Saturday, December 15, 2012

Robert Biernacki on the measurement of meaning

At about the same time when C. Wright Mills tried to chart a course between what he called "this statistical stuff and heavy duty theoretical bullshit" by publishing The Sociological Imagination, the British philosopher Peter Winch also declared war on the pretensions of physics envy based on a caricature of physics. In   The Idea of a Social Science and its Relation to Philosophy (1958) Winch did not mince words:

"That the social sciences are in their infancy has come to be a platitude amongst writers of textbooks on the subject. They will argue that this is because the social sciences have been slow to emulate the natural sciences and emancipate themselves from the dead hand of philosophy; that there was a time when there was no clear distinction between philosophy and natural science; but that owing to the transformation of affairs round about the seventeenth century natural science has made great bounds ever since. But, we are told, this revolution has not yet taken place in the social sciences, or at least it is only now in process of taking place. Perhaps social science has not yet found its Newton but the conditions are being created in which such a genius could arise. But above all, it is urged, we must follow the methods of natural science if we are to make any significant progress....I propose, in this monograph, to attack such a conception of the relation between the social studies, philosophy, and the natural sciences. [...] It will consist of a war on two fronts: first, a criticism of some prevalent contemporary ideas about the nature of philosophy: second, a criticism of some prevalent contemporary ideas about the nature of the social studies. The main tactics will be a pincer movement: the same point will be reached by arguing from opposite directions. To complete the military analogy before it gets out of hand, my main war aim will be to demonstrate that the two apparently diverse fronts on which the war is being waged are not in reality diverse at all; that to be clear about the nature of philosophy and to be clear about the nature of the social studies amount to the same thing. For any worthwhile study of society must be philosophical in character and any worthwhile philosophy must be concerned with the nature of human society."

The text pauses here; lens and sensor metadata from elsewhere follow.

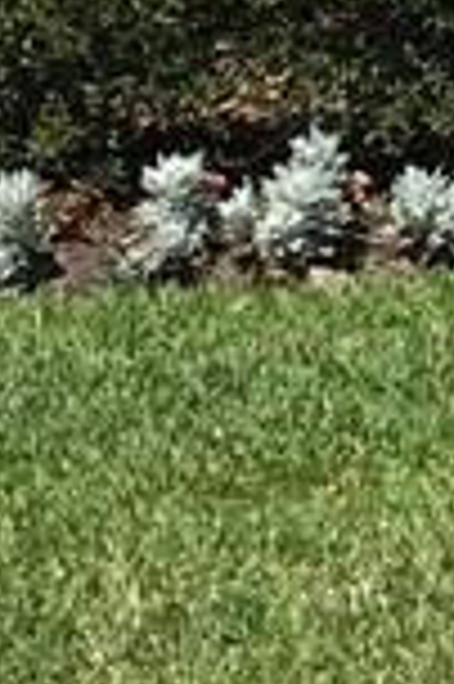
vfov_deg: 9.9
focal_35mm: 203
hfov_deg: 6.2
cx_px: 1402
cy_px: -302
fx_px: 3849
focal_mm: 4.15
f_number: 2.2
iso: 25
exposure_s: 1/1832
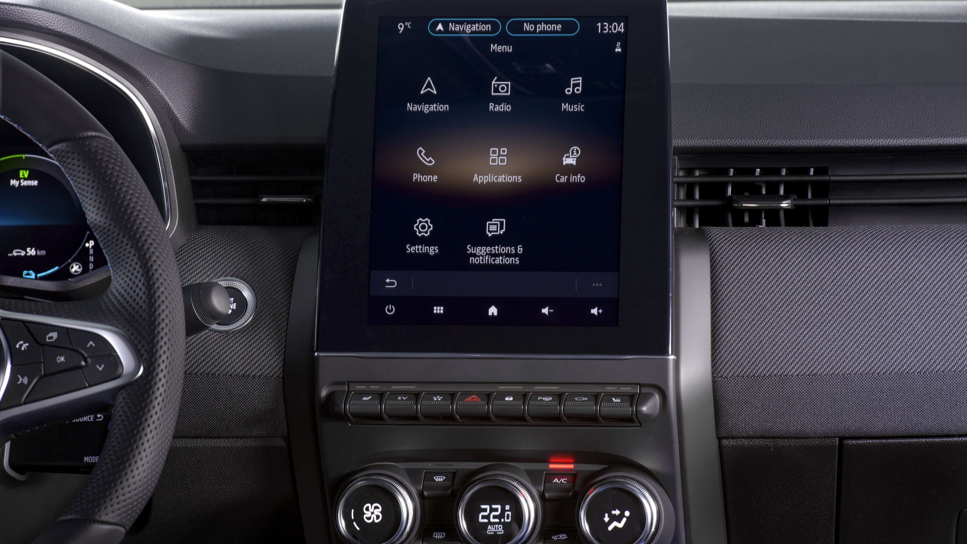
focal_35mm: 210
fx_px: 5385
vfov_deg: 5.8
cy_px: 264
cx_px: 484
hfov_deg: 10.3
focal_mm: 200
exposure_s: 1
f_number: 10
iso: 100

Under different guises and names, overtly and covertly, positivism continues to thrive even in areas where one would least expect it. This year, a new book by Robert Biernacki titled Reinventing Evidence in Social Inquiry: Decoding Facts and Variables  (New York: Palgrave Macmillan, 2012)  provides a trenchant critique of the attempt by some sociologists to codify, quantify and measure culture and meaning.

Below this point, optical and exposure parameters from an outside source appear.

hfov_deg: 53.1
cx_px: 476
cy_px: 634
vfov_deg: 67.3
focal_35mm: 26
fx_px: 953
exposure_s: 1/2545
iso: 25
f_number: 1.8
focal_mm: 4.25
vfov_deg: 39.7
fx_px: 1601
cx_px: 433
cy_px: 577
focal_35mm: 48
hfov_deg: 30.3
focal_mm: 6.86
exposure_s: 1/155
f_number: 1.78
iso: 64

The premise of coding is that meanings are entities about which there can be facts. But we all know that novel questions and contexts elicit fresh meanings from sources, which is enough to intimate that meaning is neither an encapsulated thing to be found nor a constructed fact of the matter. It is categorically absurd to treat a coding datum as a discrete observation of meaning in an object-text. My preference is to think of “meaning” as the puzzle we try to grasp when our honed concepts of what is going on collide with the words and usages of the agents we study. Describing meaning effectively requires us to exhibit that fraught interchange between cultures in its original: the primary sources displayed in contrast to the researcher’s typifying of them (p.131)
This volume has shown that humanist inquiry on its own better satisfies the “hard” science criteria of transparency, of retesting the validity of interpretations, of extrapolating from mechanisms, of appraising the scope of interpretations, of recognizing destabilizing anomalies, of displaying how we decide to “take” a case as meaning something, of forcing revision in interpretive decisions, of acknowledging the dilemmas of sampling, and of separating the evidence from the effects of instrumentation (p.151) 


The book has also been selected by sociologist (and colleague of Biernacki at UCSD) Andrew Scull as one of the Times Literary Supplement's "book of the year.